Au premier trimestre, le résultat d'exploitation a diminué de 33% à 5,7 millions de francs. Le bénéfice net a reculé de 61%. «Depuis le début de l'année, nous sommes moins confiants face aux investissements de nos clients. Ils commencent à les repousser, voire à les annuler. Le climat change en Allemagne, il a déjà tourné depuis quelques mois en France et en Italie», souligne Philippe Maquelin, responsable financier de Tornos.

Selon ce dernier, le ralentissement a engendré la suppression de 15% des capacités de production depuis le début de l'année. «Notre modèle d'affaires est flexible. Les heures de travail hebdomadaire varient entre 16 et 55. L'an dernier, nos collaborateurs travaillaient plus de 40 heures par semaine. Maintenant, les choses ont changé», fait remarquer le chef des finances.

Pour toute l'année, Tornos rajuste prudemment ses objectifs de ventes dans une fourchette de 280 à 320 millions de francs (contre 320 millions précédemment), avec une marge avant intérêts et impôts située entre 7% et 10%. Le titre a chuté mardi de 14,7% à 14,5 francs.

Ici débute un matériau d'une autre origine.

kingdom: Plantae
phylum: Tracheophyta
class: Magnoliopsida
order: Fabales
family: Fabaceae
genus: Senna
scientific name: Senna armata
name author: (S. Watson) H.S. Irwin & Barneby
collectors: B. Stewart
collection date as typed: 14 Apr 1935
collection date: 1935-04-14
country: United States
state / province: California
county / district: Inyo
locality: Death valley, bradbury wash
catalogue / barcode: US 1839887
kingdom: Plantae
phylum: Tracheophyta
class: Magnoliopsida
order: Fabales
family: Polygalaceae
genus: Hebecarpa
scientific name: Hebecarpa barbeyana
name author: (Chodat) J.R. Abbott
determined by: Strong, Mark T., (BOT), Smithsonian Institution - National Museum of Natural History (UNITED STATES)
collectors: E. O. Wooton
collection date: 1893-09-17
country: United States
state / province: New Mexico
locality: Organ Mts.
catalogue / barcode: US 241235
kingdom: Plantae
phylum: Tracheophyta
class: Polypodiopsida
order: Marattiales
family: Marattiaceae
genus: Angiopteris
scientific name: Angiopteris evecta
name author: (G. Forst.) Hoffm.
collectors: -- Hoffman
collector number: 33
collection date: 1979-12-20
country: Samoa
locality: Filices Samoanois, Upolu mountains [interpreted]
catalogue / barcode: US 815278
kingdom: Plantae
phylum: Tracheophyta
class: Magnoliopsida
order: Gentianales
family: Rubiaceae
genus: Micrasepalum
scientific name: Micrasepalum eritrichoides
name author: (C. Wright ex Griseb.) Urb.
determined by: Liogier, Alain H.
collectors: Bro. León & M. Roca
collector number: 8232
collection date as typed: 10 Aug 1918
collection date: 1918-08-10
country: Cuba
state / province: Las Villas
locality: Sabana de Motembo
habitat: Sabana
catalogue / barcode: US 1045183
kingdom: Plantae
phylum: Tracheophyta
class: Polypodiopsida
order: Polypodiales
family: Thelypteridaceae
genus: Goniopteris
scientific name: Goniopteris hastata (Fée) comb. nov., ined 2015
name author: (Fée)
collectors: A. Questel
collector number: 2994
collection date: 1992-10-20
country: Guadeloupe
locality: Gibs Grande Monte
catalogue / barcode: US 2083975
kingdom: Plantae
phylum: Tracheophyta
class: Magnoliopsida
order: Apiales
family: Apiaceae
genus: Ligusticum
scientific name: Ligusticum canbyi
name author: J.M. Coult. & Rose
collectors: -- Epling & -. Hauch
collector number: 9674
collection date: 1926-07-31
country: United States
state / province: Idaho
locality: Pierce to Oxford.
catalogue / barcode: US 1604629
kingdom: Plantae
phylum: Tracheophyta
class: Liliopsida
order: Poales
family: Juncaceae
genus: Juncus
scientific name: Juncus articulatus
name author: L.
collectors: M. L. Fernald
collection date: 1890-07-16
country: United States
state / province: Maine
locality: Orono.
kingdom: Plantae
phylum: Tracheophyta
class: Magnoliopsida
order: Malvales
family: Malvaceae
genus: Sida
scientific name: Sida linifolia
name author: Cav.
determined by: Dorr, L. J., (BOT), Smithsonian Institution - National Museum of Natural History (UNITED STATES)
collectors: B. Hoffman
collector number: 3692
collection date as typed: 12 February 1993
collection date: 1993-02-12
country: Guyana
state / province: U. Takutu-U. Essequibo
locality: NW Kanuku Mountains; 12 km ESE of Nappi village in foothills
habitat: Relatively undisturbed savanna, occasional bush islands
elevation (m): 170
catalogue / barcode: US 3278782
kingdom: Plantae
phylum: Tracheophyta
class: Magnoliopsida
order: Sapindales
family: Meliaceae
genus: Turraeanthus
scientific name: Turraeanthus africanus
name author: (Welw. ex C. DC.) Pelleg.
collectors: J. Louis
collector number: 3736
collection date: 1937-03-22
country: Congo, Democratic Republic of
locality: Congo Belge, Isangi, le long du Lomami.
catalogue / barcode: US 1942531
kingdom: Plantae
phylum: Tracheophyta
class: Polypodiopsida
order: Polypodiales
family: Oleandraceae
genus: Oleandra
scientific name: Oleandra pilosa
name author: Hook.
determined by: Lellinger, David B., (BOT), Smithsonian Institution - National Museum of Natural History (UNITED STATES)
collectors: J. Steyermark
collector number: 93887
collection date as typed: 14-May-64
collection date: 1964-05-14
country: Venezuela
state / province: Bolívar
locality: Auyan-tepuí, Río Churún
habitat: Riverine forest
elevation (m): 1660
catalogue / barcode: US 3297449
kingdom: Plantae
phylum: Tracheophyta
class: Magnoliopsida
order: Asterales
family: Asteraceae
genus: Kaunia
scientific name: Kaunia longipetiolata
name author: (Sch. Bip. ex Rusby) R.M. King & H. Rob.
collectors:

Recul du bénéfice pour Franke

Quant au fabricant d'équipements de cuisine argovien Franke, il a souffert l'an dernier de la hausse des prix des matières premières. En 2007, son bénéfice net a reculé de 2% à 198,8 millions de francs. De plus, la division Systèmes de cuisine, la plus importante du groupe dirigée par Michael Pieper, a subi un recul. La crise de l'immobilier a fait diminuer les installations aux particuliers. Elle a cependant été compensée par une hausse des activités dans la restauration.